**ABOUT THIS EXERCISE:** Read through the data below and state how many of its lines contain the word "Traditional", adding nothing.

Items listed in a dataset
=== Begin Enclosure ===

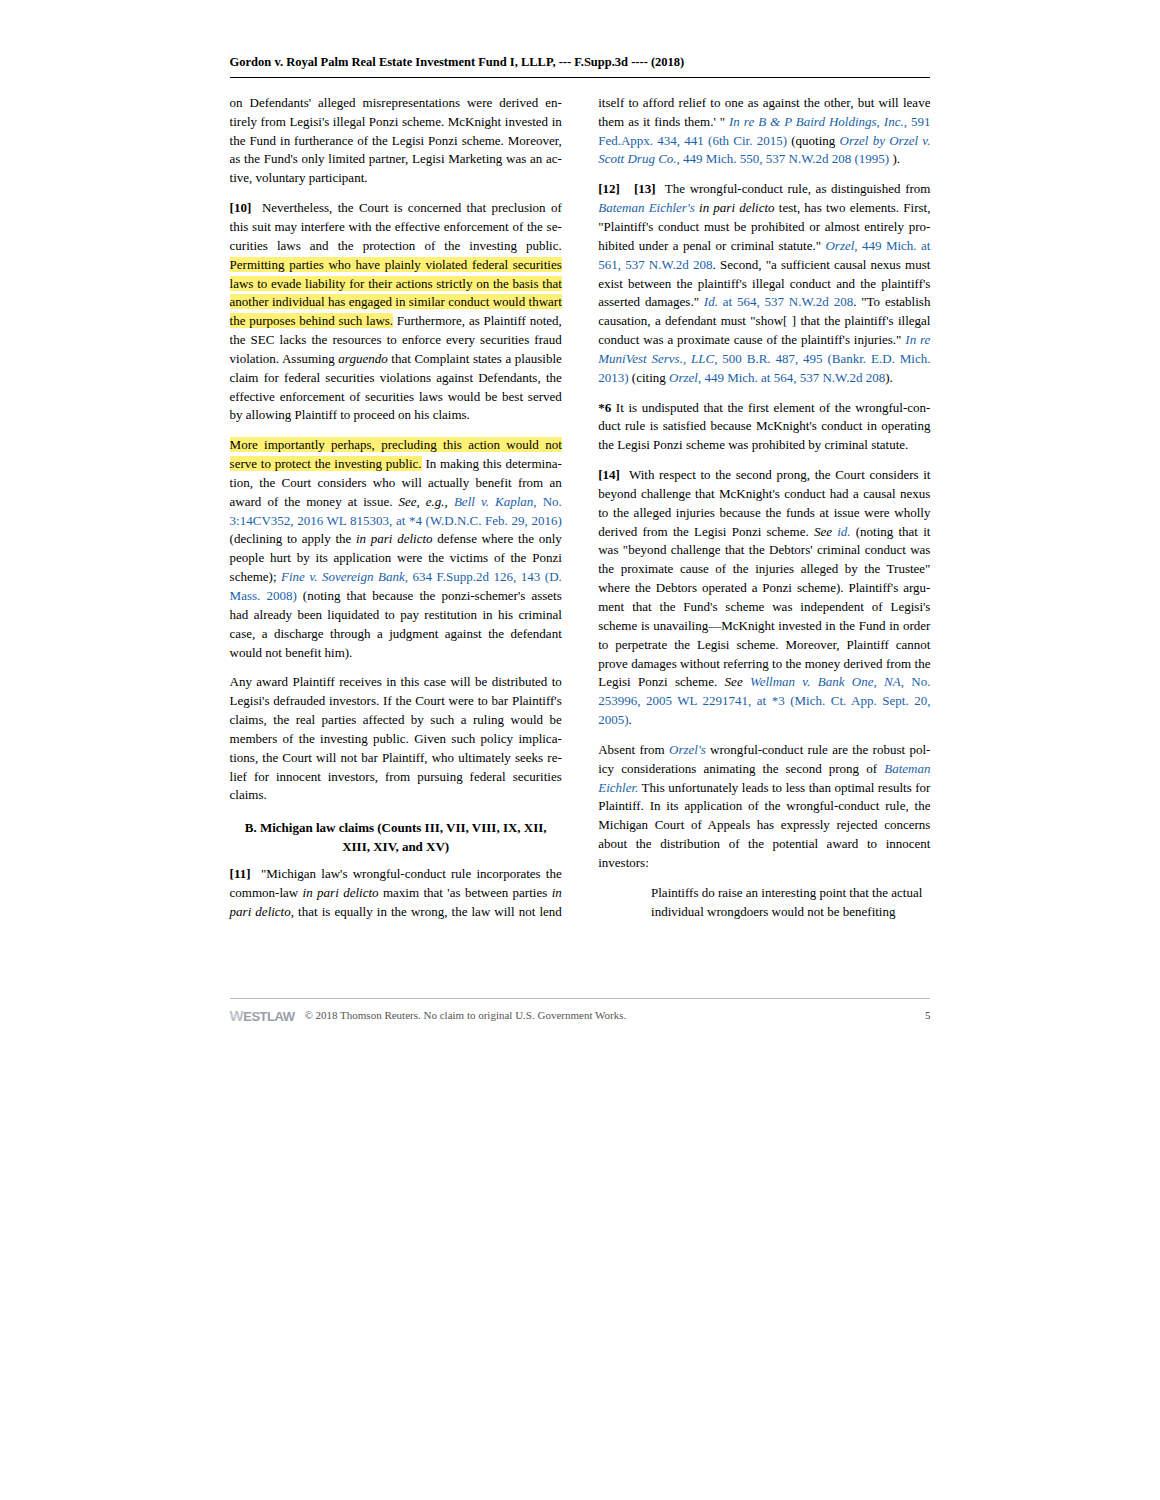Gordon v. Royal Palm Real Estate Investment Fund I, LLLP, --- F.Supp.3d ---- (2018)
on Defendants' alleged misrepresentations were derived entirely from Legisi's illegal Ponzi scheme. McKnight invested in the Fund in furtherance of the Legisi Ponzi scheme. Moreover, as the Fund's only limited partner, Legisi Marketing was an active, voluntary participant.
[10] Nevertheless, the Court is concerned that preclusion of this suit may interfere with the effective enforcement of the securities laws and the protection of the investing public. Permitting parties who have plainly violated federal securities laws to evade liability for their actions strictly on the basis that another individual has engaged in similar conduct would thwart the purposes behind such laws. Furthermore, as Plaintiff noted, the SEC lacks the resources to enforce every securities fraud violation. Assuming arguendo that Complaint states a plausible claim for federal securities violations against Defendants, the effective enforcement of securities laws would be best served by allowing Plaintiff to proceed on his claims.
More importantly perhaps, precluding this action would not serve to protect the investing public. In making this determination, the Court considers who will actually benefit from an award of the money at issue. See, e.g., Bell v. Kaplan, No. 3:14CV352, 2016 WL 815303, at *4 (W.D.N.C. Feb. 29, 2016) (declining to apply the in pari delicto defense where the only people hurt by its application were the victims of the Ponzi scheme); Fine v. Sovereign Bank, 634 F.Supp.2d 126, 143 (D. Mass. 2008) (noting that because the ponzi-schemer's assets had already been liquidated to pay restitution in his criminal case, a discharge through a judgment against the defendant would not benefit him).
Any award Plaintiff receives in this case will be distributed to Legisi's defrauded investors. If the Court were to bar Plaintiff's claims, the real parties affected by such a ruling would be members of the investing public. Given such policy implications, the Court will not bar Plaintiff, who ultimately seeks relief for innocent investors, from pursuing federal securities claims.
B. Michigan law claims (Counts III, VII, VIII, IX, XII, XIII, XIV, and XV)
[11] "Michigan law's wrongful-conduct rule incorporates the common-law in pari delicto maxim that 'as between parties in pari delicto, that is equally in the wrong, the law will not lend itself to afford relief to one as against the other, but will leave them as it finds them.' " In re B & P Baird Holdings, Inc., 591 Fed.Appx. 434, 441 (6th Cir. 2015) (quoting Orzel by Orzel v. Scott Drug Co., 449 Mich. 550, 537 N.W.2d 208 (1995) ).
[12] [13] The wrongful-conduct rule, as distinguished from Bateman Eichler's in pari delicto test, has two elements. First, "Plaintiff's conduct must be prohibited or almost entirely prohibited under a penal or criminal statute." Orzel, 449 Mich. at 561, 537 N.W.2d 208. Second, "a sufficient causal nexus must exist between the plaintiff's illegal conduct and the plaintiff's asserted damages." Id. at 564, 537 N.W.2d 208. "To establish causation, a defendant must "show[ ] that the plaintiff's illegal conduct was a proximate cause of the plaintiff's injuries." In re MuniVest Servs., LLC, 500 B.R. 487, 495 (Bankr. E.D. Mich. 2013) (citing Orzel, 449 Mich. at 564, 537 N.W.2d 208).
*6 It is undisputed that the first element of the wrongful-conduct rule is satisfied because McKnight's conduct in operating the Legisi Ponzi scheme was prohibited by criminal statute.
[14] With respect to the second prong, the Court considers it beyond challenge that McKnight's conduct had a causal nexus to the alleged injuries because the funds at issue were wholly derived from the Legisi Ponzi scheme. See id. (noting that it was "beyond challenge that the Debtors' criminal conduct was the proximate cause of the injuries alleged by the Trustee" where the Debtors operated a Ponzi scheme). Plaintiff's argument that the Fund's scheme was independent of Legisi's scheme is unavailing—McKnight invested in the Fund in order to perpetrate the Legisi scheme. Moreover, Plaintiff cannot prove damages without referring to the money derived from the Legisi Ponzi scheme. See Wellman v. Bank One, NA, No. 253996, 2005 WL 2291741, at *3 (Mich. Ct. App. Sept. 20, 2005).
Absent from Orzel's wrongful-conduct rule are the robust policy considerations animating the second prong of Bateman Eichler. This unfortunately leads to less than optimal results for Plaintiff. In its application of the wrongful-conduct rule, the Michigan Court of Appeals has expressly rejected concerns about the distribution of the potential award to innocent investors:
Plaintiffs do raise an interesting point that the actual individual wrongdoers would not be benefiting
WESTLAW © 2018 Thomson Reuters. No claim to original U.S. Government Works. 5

=== End Enclosure ===
=== Begin Enclosure ===

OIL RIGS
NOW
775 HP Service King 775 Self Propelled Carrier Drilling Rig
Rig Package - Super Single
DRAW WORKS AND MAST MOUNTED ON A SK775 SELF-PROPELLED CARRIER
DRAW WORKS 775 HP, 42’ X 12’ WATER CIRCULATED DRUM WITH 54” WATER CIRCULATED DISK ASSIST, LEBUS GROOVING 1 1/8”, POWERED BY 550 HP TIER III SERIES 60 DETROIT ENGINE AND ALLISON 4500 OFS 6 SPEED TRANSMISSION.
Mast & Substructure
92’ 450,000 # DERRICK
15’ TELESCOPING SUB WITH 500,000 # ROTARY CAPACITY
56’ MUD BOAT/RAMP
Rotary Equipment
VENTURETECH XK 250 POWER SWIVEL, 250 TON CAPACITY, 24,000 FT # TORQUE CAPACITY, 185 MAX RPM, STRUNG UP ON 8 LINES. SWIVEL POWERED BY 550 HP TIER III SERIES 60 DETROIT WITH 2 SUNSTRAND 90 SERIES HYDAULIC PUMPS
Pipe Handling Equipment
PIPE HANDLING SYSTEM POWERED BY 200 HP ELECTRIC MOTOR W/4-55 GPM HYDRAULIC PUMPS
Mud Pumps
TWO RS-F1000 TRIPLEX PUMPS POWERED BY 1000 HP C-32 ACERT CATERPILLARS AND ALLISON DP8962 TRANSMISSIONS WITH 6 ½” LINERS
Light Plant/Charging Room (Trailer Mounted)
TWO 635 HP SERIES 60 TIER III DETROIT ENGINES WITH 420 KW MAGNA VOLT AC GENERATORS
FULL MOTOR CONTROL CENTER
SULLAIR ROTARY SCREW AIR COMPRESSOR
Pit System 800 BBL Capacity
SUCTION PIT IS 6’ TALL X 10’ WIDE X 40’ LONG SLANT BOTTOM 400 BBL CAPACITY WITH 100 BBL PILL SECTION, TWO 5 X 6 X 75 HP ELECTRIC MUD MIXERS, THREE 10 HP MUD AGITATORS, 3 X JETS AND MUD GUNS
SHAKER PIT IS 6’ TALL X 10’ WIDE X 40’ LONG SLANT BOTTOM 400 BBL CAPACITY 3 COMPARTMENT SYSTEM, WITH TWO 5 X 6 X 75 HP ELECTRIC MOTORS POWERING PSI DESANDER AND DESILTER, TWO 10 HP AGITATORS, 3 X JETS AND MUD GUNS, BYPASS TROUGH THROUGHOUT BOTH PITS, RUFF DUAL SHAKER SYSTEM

=== End Enclosure ===
=== Begin Enclosure ===

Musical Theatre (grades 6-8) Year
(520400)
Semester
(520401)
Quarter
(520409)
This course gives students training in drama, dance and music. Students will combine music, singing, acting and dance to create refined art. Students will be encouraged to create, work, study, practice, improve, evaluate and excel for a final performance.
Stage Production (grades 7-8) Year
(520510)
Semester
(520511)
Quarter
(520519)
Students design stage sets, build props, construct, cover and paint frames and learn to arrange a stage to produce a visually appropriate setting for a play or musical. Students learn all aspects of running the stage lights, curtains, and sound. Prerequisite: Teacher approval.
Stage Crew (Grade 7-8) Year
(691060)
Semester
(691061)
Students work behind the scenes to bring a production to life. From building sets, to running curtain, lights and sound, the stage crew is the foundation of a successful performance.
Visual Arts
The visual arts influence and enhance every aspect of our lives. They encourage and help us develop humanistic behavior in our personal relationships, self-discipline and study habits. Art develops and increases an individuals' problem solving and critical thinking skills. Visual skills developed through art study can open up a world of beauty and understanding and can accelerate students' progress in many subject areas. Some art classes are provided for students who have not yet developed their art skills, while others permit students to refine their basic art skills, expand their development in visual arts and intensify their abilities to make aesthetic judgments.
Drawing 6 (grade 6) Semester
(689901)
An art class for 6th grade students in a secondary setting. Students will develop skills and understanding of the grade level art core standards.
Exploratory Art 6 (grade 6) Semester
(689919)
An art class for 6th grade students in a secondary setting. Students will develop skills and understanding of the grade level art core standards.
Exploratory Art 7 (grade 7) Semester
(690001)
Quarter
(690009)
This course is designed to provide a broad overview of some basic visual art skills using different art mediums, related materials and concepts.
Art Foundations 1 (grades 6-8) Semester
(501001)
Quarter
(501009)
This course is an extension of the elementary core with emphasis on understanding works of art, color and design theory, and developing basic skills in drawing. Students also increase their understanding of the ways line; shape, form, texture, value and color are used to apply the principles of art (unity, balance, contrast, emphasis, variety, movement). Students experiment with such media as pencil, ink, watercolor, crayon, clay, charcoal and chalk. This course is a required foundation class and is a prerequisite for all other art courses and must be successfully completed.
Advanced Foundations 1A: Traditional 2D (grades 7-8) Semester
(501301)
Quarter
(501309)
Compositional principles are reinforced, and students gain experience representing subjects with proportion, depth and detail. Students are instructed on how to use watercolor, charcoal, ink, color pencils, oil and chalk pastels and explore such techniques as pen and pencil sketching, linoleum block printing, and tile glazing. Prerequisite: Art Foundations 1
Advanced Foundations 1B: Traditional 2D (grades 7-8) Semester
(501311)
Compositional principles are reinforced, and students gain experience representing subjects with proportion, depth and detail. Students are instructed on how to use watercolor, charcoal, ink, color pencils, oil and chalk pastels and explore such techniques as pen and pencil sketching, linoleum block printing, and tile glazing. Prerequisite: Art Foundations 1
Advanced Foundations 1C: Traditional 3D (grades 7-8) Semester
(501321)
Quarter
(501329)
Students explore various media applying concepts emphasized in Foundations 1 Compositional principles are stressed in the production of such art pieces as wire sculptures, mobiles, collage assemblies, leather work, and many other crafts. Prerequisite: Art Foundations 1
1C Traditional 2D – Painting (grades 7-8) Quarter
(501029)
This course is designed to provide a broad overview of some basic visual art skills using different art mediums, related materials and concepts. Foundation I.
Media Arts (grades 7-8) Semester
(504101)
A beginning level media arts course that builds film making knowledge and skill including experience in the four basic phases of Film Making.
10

=== End Enclosure ===

**TASK RESULT:** 4